Eindringlich, aufwühlend und zugleich unsentimental schreibt Ljuba Arnautovic in ihrem Debüt über eine Frau, deren stilles Heldentum unerkannt bleibt, deren beharrlicher Einsatz für das Richtige aber letztendlich Früchte trägt.Genofeva arbeitet in der Kanzlei des Oberkirchenrats in Wien. Es ist das Jahr 1944. Niemand ahnt, dass sie in ihrer Wohnung über Monate hinweg Menschen versteckt. Niemand weiß auch um ihre politische Vergangenheit, die sie selbst in größte Gefahr bringen könnte. Sie muss ihren Schmerz und ihre Einsamkeit verbergen: Beide Söhne befinden sich seit Jahren in der UdSSR und der Kontakt zu ihnen ist abgerissen. Ihr Mann ist längst in Australien und damit in einem anderen Leben angekommen. Eines Tages trifft Genofeva, die sich Tante Eva nennen lässt, auf Walter. Auch er muss schließlich in ihr Versteck fliehen. Dort kommen sich die zwei verlorenen Seelen näher.

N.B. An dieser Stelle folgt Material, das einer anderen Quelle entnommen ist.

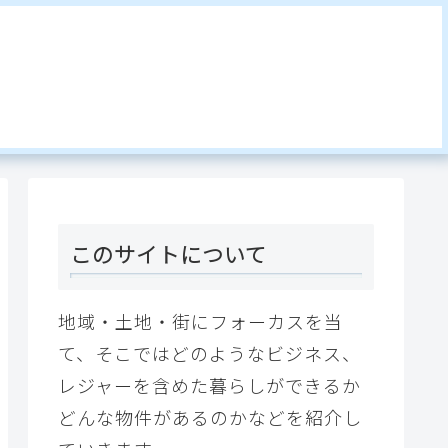
このサイトについて
地域・土地・街にフォーカスを当
て、そこではどのようなビジネス、
レジャーを含めた暮らしができるか
どんな物件があるのかなどを紹介し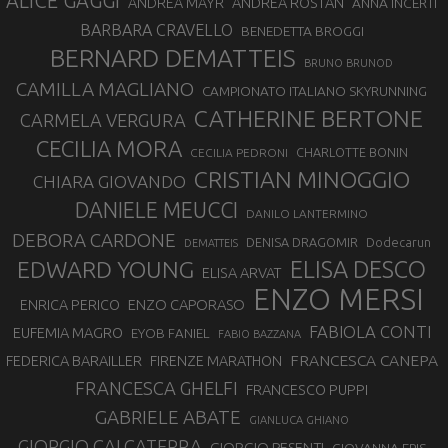
ALICE GAGGI
ANDREA ROSTAN
ANDREA MAYR
ANNA INCERTI
BARBARA CRAVELLO
BENEDETTA BROGGI
BERNARD DEMATTEIS
BRUNO BRUNOD
CAMILLA MAGLIANO
CAMPIONATO ITALIANO SKYRUNNING
CATHERINE BERTONE
CARMELA VERGURA
CECILIA MORA
CHARLOTTE BONIN
CECILIA PEDRONI
CRISTIAN MINOGGIO
CHIARA GIOVANDO
DANIELE MEUCCI
DANILO LANTERMINO
DEBORA CARDONE
DENISA DRAGOMIR
Dodecarun
DEMATTEIS
EDWARD YOUNG
ELISA DESCO
ELISA ARVAT
ENZO MERSI
ENZO CAPORASO
ENRICA PERICO
FABIOLA CONTI
EUFEMIA MAGRO
EYOB FANIEL
FABIO BAZZANA
FRANCESCA CANEPA
FEDERICA BARAILLER
FIRENZE MARATHON
FRANCESCA GHELFI
FRANCESCO PUPPI
GABRIELE ABATE
GIANLUCA GHIANO
GIORGIO CALCATERRA
GIORGIO PESENTI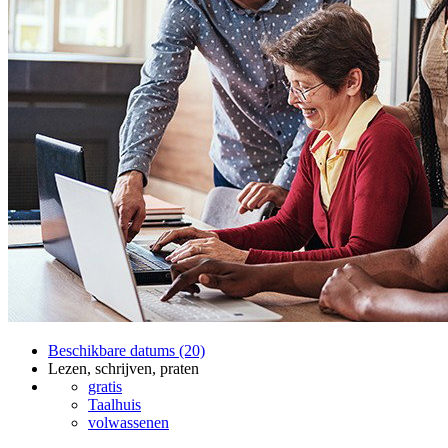
Beschikbare datums (20)
Lezen, schrijven, praten
gratis
Taalhuis
volwassenen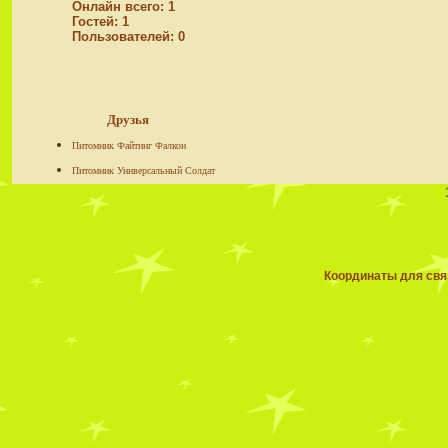
Онлайн всего:
1
Гостей:
1
Пользователей:
0
Друзья
Питомник Файтинг Фалкон
Питомник Универсальный Солдат
Координаты для связ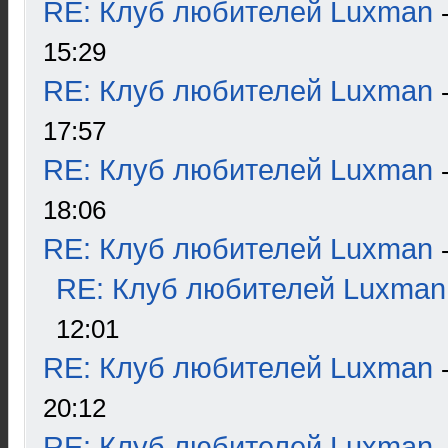
RE: Клуб любителей Luxman
15:29
RE: Клуб любителей Luxman
17:57
RE: Клуб любителей Luxman
18:06
RE: Клуб любителей Luxman
RE: Клуб любителей Luxman
12:01
RE: Клуб любителей Luxman
20:12
RE: Клуб любителей Luxman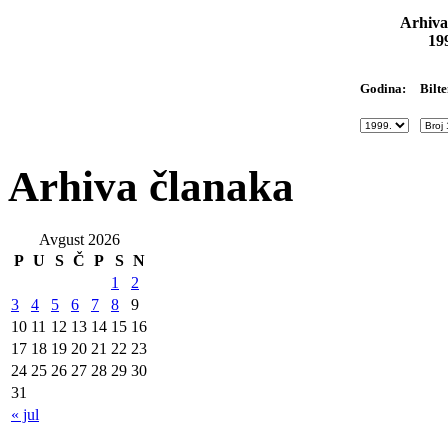
Arhiva
19
Bilte
Godina:
Arhiva članaka
Avgust 2026
P
U
S
Č
P
S
N
1
2
3
4
5
6
7
8
9
10
11
12
13
14
15
16
17
18
19
20
21
22
23
24
25
26
27
28
29
30
31
« jul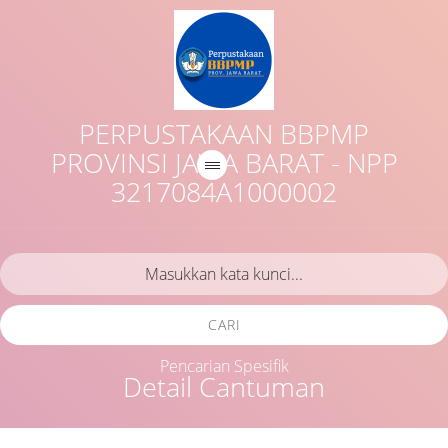
PERPUSTAKAAN BBPMP
PROVINSI JAWA BARAT - NPP
3217084A1000002
CARI
Pencarian Spesifik
Detail Cantuman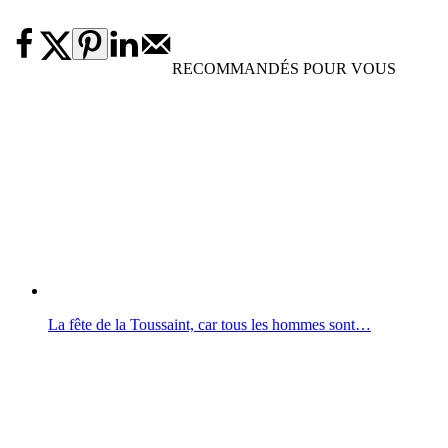
RECOMMANDÉS POUR VOUS
La fête de la Toussaint, car tous les hommes sont…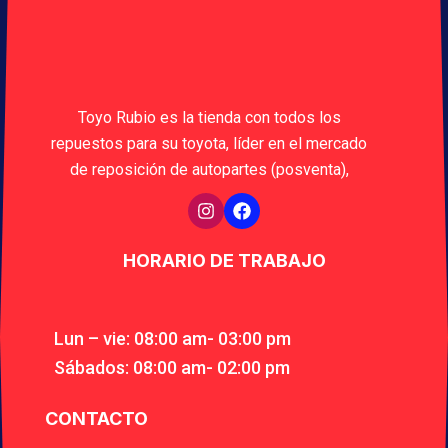
Toyo Rubio es la tienda con todos los
repuestos para su toyota, líder en el mercado
de reposición de autopartes (posventa),
HORARIO DE TRABAJO
Lun – vie: 08:00 am- 03:00 pm
Sábados: 08:00 am- 02:00 pm
CONTACTO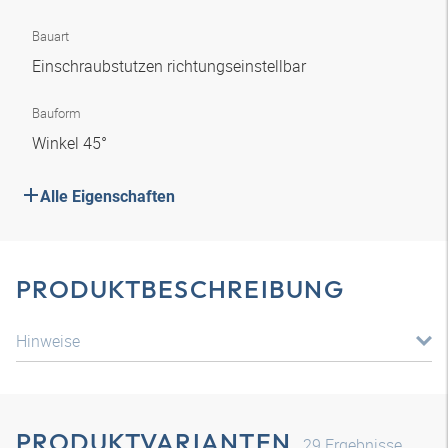
Bauart
Einschraubstutzen richtungseinstellbar
Bauform
Winkel 45°
Alle Eigenschaften
PRODUKTBESCHREIBUNG
Hinweise
PRODUKTVARIANTEN
29
Ergebnisse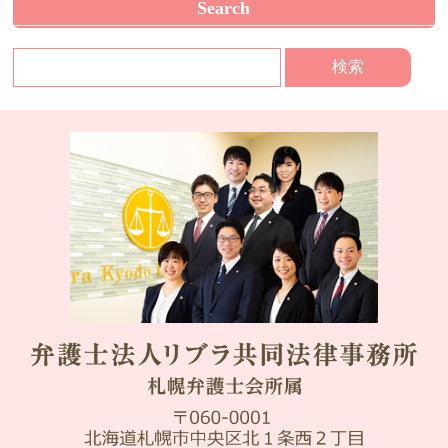
Search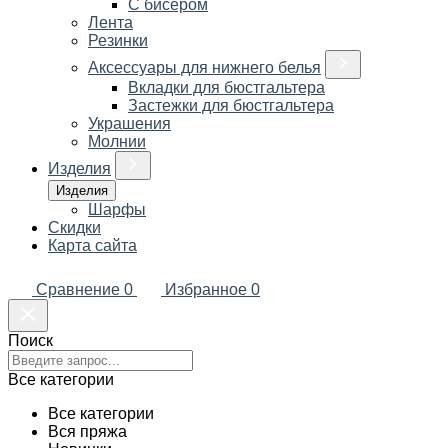
С бисером
Лента
Резинки
Аксессуары для нижнего белья
Вкладки для бюстгальтера
Застежки для бюстгальтера
Украшения
Молнии
Изделия
Изделия
Шарфы
Скидки
Карта сайта
Сравнение
0
Избранное
0
Поиск
Все категории
Все категории
Вся пряжа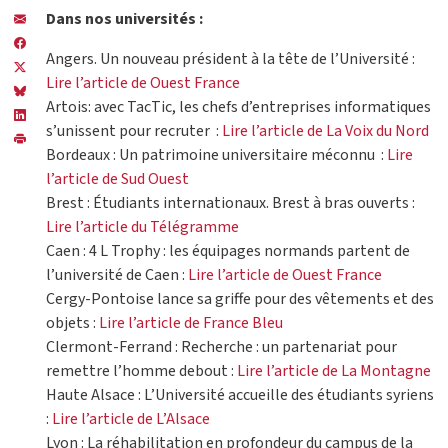
Dans nos universités :
Angers. Un nouveau président à la tête de l’Université :
Lire l’article de Ouest France
Artois: avec TacTic, les chefs d’entreprises informatiques
s’unissent pour recruter :
Lire l’article de La Voix du Nord
Bordeaux : Un patrimoine universitaire méconnu :
Lire
l’article de Sud Ouest
Brest : Étudiants internationaux. Brest à bras ouverts :
Lire l’article du Télégramme
Caen : 4 L Trophy : les équipages normands partent de
l’université de Caen :
Lire l’article de Ouest France
Cergy-Pontoise lance sa griffe pour des vêtements et des
objets :
Lire l’article de France Bleu
Clermont-Ferrand : Recherche : un partenariat pour
remettre l’homme debout :
Lire l’article de La Montagne
Haute Alsace : L’Université accueille des étudiants syriens
:
Lire l’article de L’Alsace
Lyon : La réhabilitation en profondeur du campus de la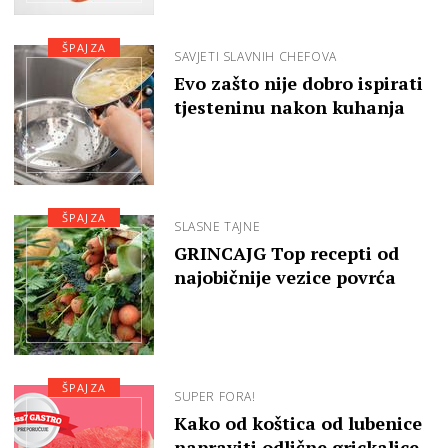
ŠPAJZA
SAVJETI SLAVNIH CHEFOVA
Evo zašto nije dobro ispirati
tjesteninu nakon kuhanja
ŠPAJZA
SLASNE TAJNE
GRINCAJG Top recepti od
najobičnije vezice povrća
ŠPAJZA
SUPER FORA!
Kako od koštica od lubenice
napraviti odlične grickalice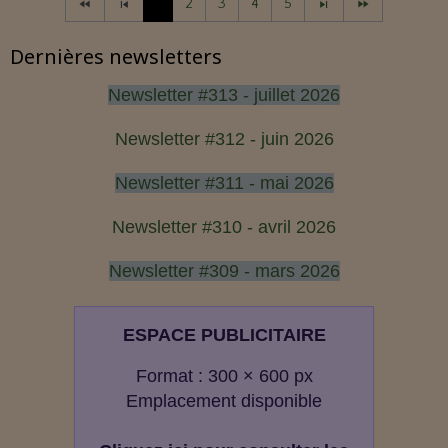
1
2
3
4
5
Dernières newsletters
Newsletter #313 - juillet 2026
Newsletter #312 - juin 2026
Newsletter #311 - mai 2026
Newsletter #310 - avril 2026
Newsletter #309 - mars 2026
ESPACE PUBLICITAIRE
Format : 300 × 600 px
Emplacement disponible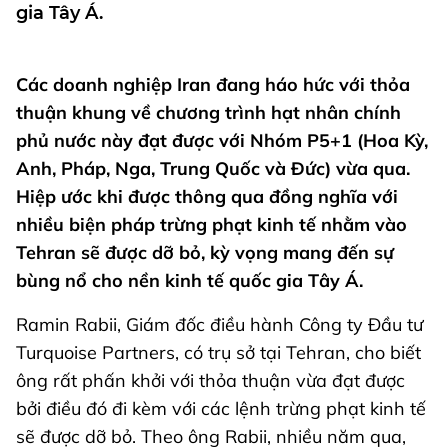
gia Tây Á.
Các doanh nghiệp Iran đang háo hức với thỏa
thuận khung về chương trình hạt nhân chính
phủ nước này đạt được với Nhóm P5+1 (Hoa Kỳ,
Anh, Pháp, Nga, Trung Quốc và Đức) vừa qua.
Hiệp ước khi được thông qua đồng nghĩa với
nhiều biện pháp trừng phạt kinh tế nhằm vào
Tehran sẽ được dỡ bỏ, kỳ vọng mang đến sự
bùng nổ cho nền kinh tế quốc gia Tây Á.
Ramin Rabii, Giám đốc điều hành Công ty Đầu tư
Turquoise Partners, có trụ sở tại Tehran, cho biết
ông rất phấn khởi với thỏa thuận vừa đạt được
bởi điều đó đi kèm với các lệnh trừng phạt kinh tế
sẽ được dỡ bỏ. Theo ông Rabii, nhiều năm qua,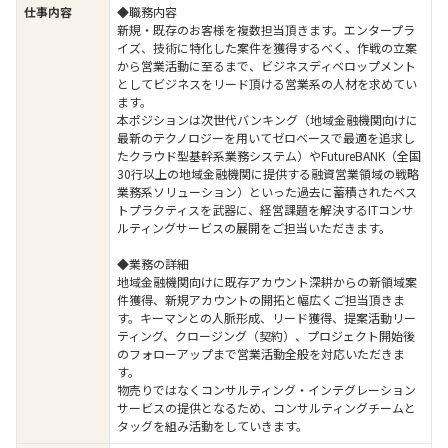
仕事内容
◆職務内容
新規・既存のお客様を複数担当頂きます。エンタープラ
イズ、技術に特化した案件を獲得するべく、作戦の立案
から営業活動に至るまで、ビジネスディベロップメント
としてビジネスをリード頂ける営業系の人材を求めてい
ます。
本ポジションは次世代バンキング（地域金融機関向けに
最新のテクノロジーを用いてゼロベースで最適を追求し
たクラウド型基幹系業務システム）やFutureBANK（全国
30行以上の地域金融機関に提供する融資営業領域の戦略
業務系ソリューション）といった過去に蓄積されたベス
トプラクティスを武器に、経営課題を解決するITコンサ
ルティングサービスの展開をご担当いただきます。
◆業務の詳細
地域金融機関向けに既存アカウント深耕からの新領域案
件獲得、新規アカウントの開拓と幅広くご担当頂きま
す。キーマンとの人脈形成、リード獲得、提案活動リー
ティング、クロージング（契約）、プロジェクト開始後
のフォローアップまで営業活動全般を対応いただきま
す。
物売りではなくコンサルティング・インテグレーション
サービスの提供となるため、コンサルティングチームと
タッグを組み活動をしていきます。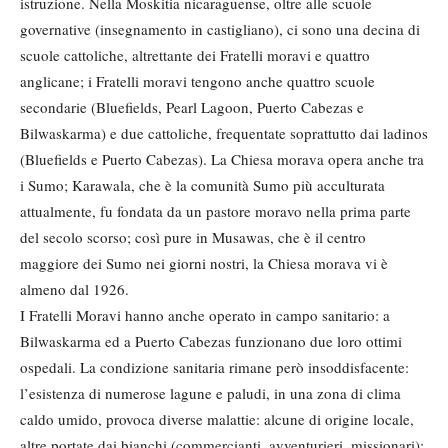
istruzione. Nella Moskitia nicaraguense, oltre alle scuole
governative (insegnamento in castigliano), ci sono una decina di
scuole cattoliche, altrettante dei Fratelli moravi e quattro
anglicane; i Fratelli moravi tengono anche quattro scuole
secondarie (Bluefields, Pearl Lagoon, Puerto Cabezas e
Bilwaskarma) e due cattoliche, frequentate soprattutto dai ladinos
(Bluefields e Puerto Cabezas). La Chiesa morava opera anche tra
i Sumo; Karawala, che è la comunità Sumo più acculturata
attualmente, fu fondata da un pastore moravo nella prima parte
del secolo scorso; così pure in Musawas, che è il centro
maggiore dei Sumo nei giorni nostri, la Chiesa morava vi è
almeno dal 1926.
I Fratelli Moravi hanno anche operato in campo sanitario: a
Bilwaskarma ed a Puerto Cabezas funzionano due loro ottimi
ospedali. La condizione sanitaria rimane però insoddisfacente:
l’esistenza di numerose lagune e paludi, in una zona di clima
caldo umido, provoca diverse malattie: alcune di origine locale,
altre portate dai bianchi (commercianti, avventurieri, missionari);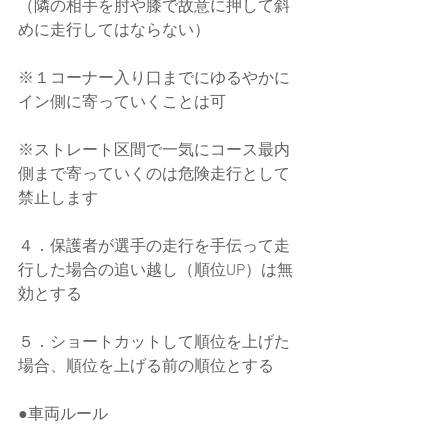
（隣の相手を肘や膝で故意に押して斜
めに走行してはならない）
※１コーナー入り口までにゆるやかに
イン側に寄っていくことは可
※ストレート区間で一気にコース最内
側まで寄っていくのは危険走行として
禁止します
４．保護者が選手の走行を手伝って走
行した場合の追い越し（順位UP）は無
効とする
５．ショートカットして順位を上げた
場合、順位を上げる前の順位とする
●車両ルール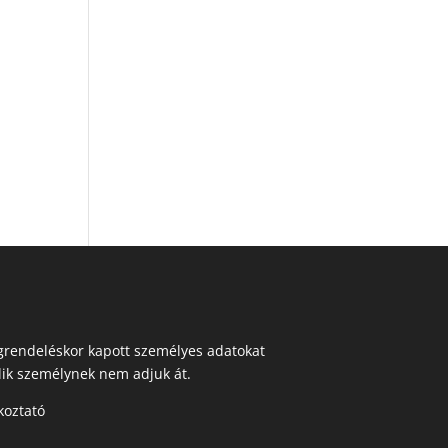
egrendeléskor kapott személyes adatokat
ik személynek nem adjuk át.
koztató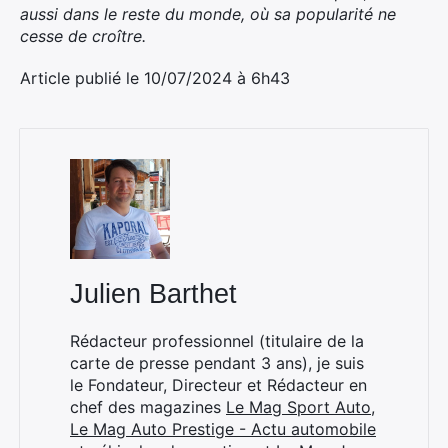
aussi dans le reste du monde, où sa popularité ne
cesse de croître.
Article publié le 10/07/2024 à 6h43
Julien Barthet
Rédacteur professionnel (titulaire de la
carte de presse pendant 3 ans), je suis
le Fondateur, Directeur et Rédacteur en
chef des magazines
Le Mag Sport Auto
,
Le Mag Auto Prestige - Actu automobile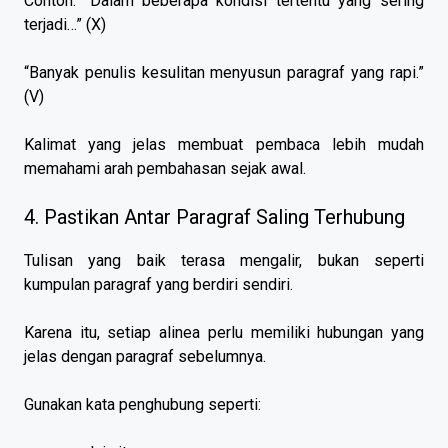
Contoh: “Dalam beberapa kondisi tertentu yang sering
terjadi…” (X)
“Banyak penulis kesulitan menyusun paragraf yang rapi.”
(V)
Kalimat yang jelas membuat pembaca lebih mudah
memahami arah pembahasan sejak awal.
4. Pastikan Antar Paragraf Saling Terhubung
Tulisan yang baik terasa mengalir, bukan seperti
kumpulan paragraf yang berdiri sendiri.
Karena itu, setiap alinea perlu memiliki hubungan yang
jelas dengan paragraf sebelumnya.
Gunakan kata penghubung seperti: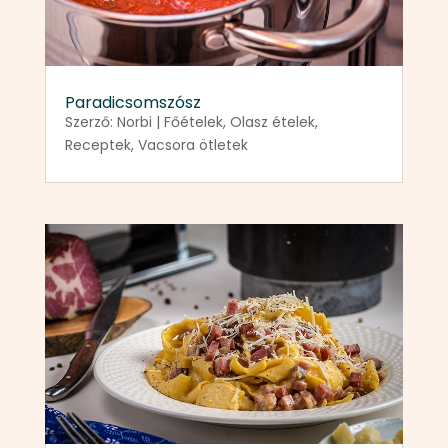
Paradicsomszósz
Szerző:
Norbi
|
Főételek
,
Olasz ételek
,
Receptek
,
Vacsora ötletek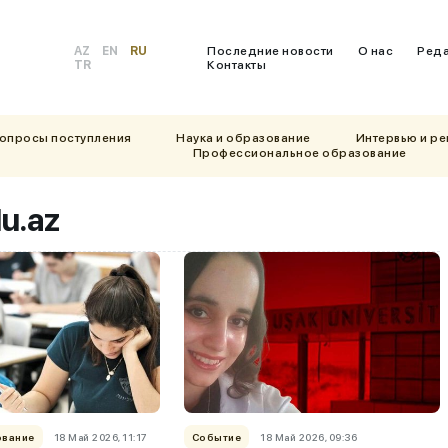
AZ
EN
RU
Последние новости
О нас
Реда
TR
Контакты
вопросы поступления
Наука и образование
Интервью и р
Профессиональное образование
u.az
ование
18 Май 2026, 11:17
Событие
18 Май 2026, 09:36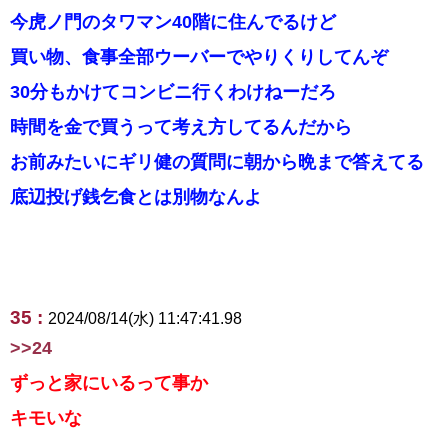
今虎ノ門のタワマン40階に住んでるけど
買い物、食事全部ウーバーでやりくりしてんぞ
30分もかけてコンビニ行くわけねーだろ
時間を金で買うって考え方してるんだから
お前みたいにギリ健の質問に朝から晩まで答えてる
底辺投げ銭乞食とは別物なんよ
35 :
2024/08/14(水) 11:47:41.98
>>24
ずっと家にいるって事か
キモいな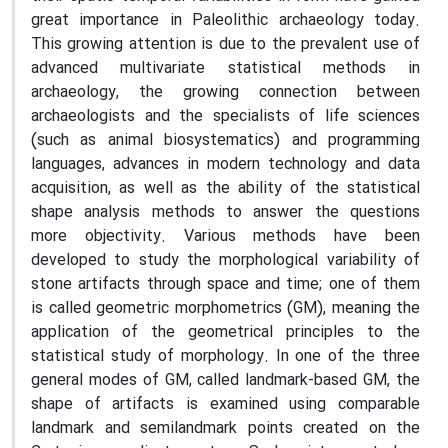
great importance in Paleolithic archaeology today.
This growing attention is due to the prevalent use of
advanced multivariate statistical methods in
archaeology, the growing connection between
archaeologists and the specialists of life sciences
(such as animal biosystematics) and programming
languages, advances in modern technology and data
acquisition, as well as the ability of the statistical
shape analysis methods to answer the questions
more objectivity. Various methods have been
developed to study the morphological variability of
stone artifacts through space and time; one of them
is called geometric morphometrics (GM), meaning the
application of the geometrical principles to the
statistical study of morphology. In one of the three
general modes of GM, called landmark-based GM, the
shape of artifacts is examined using comparable
landmark and semilandmark points created on the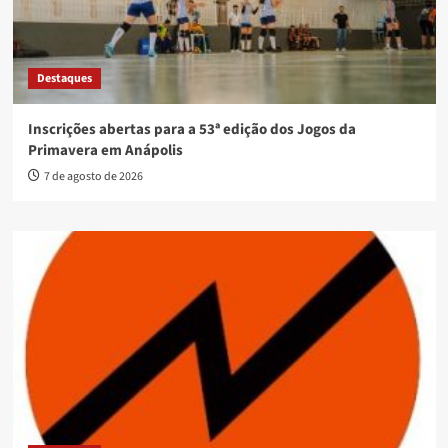
Destaques
Inscrições abertas para a 53ª edição dos Jogos da
Primavera em Anápolis
7 de agosto de 2026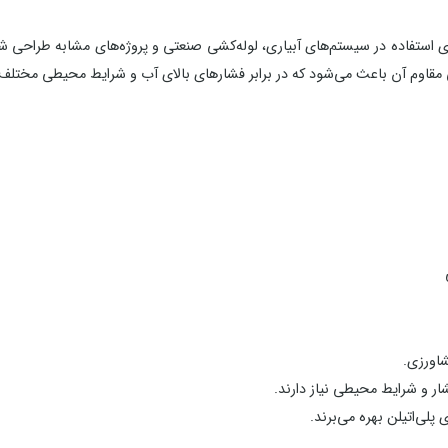
 مقاوم آن باعث می‌شود که در برابر فشارهای بالای آب و شرایط محیطی مختلف 
شاورزی.
ر و شرایط محیطی نیاز دارند.
لی‌اتیلن بهره می‌برند.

Perlentaucher-Notiz zur FR-Rezension
Norbert Mappes-Niediek lernt mit Ljuba Arnautovic Wien als Metropole eines multinationalen Reiches kennen. Die von der Autorin aufgefächerte Familiengeschichte, für den Rezensenten eigentlich Doku-Fiktion, denn die Autorin ist die Enkelin der Heldin im Buch, führt den Leser laut Rezensent tief ins 20. Jahrhundert und 19. Jahrhundert zurück, nach Tschechien und Bosnien und zu den Kommunisten und Austro-Faschisten. Dass eine einzelne Person so viel erlebt haben soll, kann der Rezensent kaum glauben, doch wie sich die Autorin anhand von Dokumenten in die Welt ihrer Großmutter hineinversetzt, findet er gelungen, respektvoll und empathisch und in der Sprache klar, auch wenn dem Text die psychologische Dimension fehlt, wie er anmerkt.